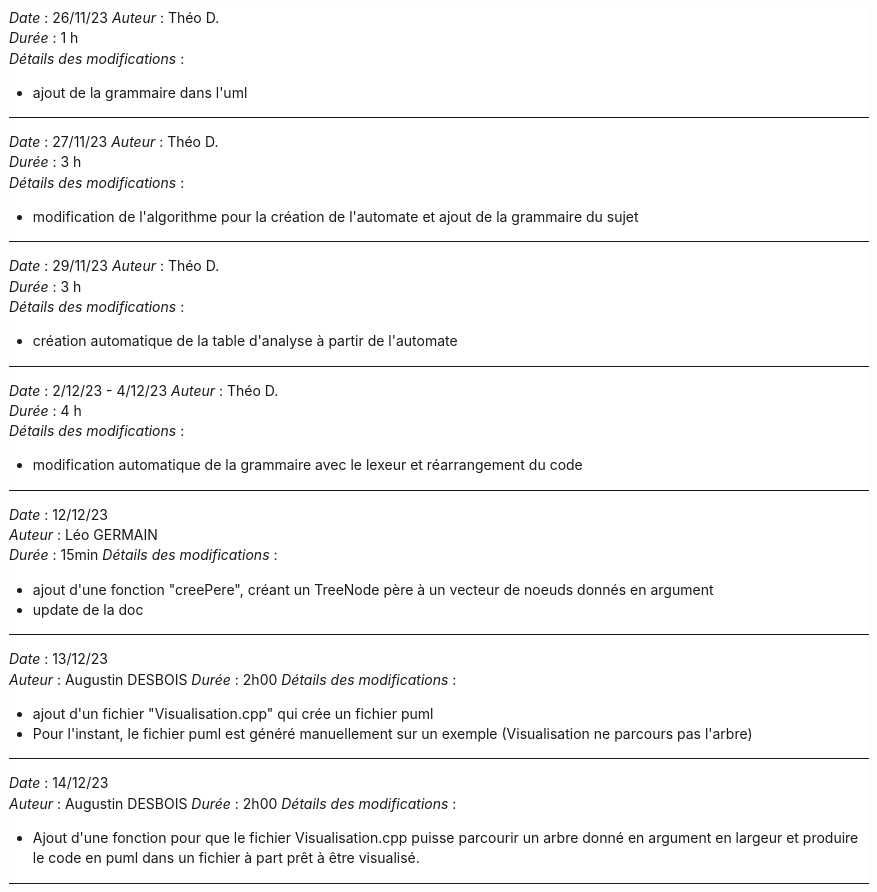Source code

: *Date* : 26/11/23
*Auteur* : Théo D.  
*Durée* : 1 h  
*Détails des modifications* :
- ajout de la grammaire dans l'uml
___

*Date* : 27/11/23
*Auteur* : Théo D.  
*Durée* : 3 h  
*Détails des modifications* :
- modification de l'algorithme pour la création de l'automate et ajout de la grammaire du sujet
___

*Date* : 29/11/23
*Auteur* : Théo D.  
*Durée* : 3 h  
*Détails des modifications* :
- création automatique de la table d'analyse à partir de l'automate
___

*Date* : 2/12/23 - 4/12/23
*Auteur* : Théo D.  
*Durée* : 4 h  
*Détails des modifications* :
- modification automatique de la grammaire avec le lexeur et réarrangement du code
___

*Date* : 12/12/23  
*Auteur* : Léo GERMAIN  
*Durée* : 15min 
*Détails des modifications* :
- ajout d'une fonction "creePere", créant un TreeNode père à un vecteur de noeuds donnés en argument
- update de la doc
___

*Date* : 13/12/23  
*Auteur* : Augustin DESBOIS 
*Durée* : 2h00 
*Détails des modifications* :
- ajout d'un fichier "Visualisation.cpp" qui crée un fichier puml
- Pour l'instant, le fichier puml est généré manuellement sur un exemple (Visualisation ne parcours pas l'arbre)
___

*Date* : 14/12/23  
*Auteur* : Augustin DESBOIS 
*Durée* : 2h00 
*Détails des modifications* :
- Ajout d'une fonction pour que le fichier Visualisation.cpp puisse parcourir un arbre donné en argument en largeur et produire le code en puml dans un fichier à part prêt à être visualisé.
___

• _TASK_: Render the source text in the entries above as a numbered list, one line per item, skipping blank lines. Leave the images out of your answer.

• _OUTPUT OF THE TASK_:
1. Source code
2. : *Date* : 26/11/23
3. *Auteur* : Théo D.  
4. *Durée* : 1 h  
5. *Détails des modifications* :
6. - ajout de la grammaire dans l'uml
7. ___
8. *Date* : 27/11/23
9. *Auteur* : Théo D.  
10. *Durée* : 3 h  
11. *Détails des modifications* :
12. - modification de l'algorithme pour la création de l'automate et ajout de la grammaire du sujet
13. ___
14. *Date* : 29/11/23
15. *Auteur* : Théo D.  
16. *Durée* : 3 h  
17. *Détails des modifications* :
18. - création automatique de la table d'analyse à partir de l'automate
19. ___
20. *Date* : 2/12/23 - 4/12/23
21. *Auteur* : Théo D.  
22. *Durée* : 4 h  
23. *Détails des modifications* :
24. - modification automatique de la grammaire avec le lexeur et réarrangement du code
25. ___
26. *Date* : 12/12/23  
27. *Auteur* : Léo GERMAIN  
28. *Durée* : 15min 
29. *Détails des modifications* :
30. - ajout d'une fonction "creePere", créant un TreeNode père à un vecteur de noeuds donnés en argument
31. - update de la doc
32. ___
33. *Date* : 13/12/23  
34. *Auteur* : Augustin DESBOIS 
35. *Durée* : 2h00 
36. *Détails des modifications* :
37. - ajout d'un fichier "Visualisation.cpp" qui crée un fichier puml
38. - Pour l'instant, le fichier puml est généré manuellement sur un exemple (Visualisation ne parcours pas l'arbre)
39. ___
40. *Date* : 14/12/23  
41. *Auteur* : Augustin DESBOIS 
42. *Durée* : 2h00 
43. *Détails des modifications* :
44. - Ajout d'une fonction pour que le fichier Visualisation.cpp puisse parcourir un arbre donné en argument en largeur et produire le code en puml dans un fichier à part prêt à être visualisé.
45. ___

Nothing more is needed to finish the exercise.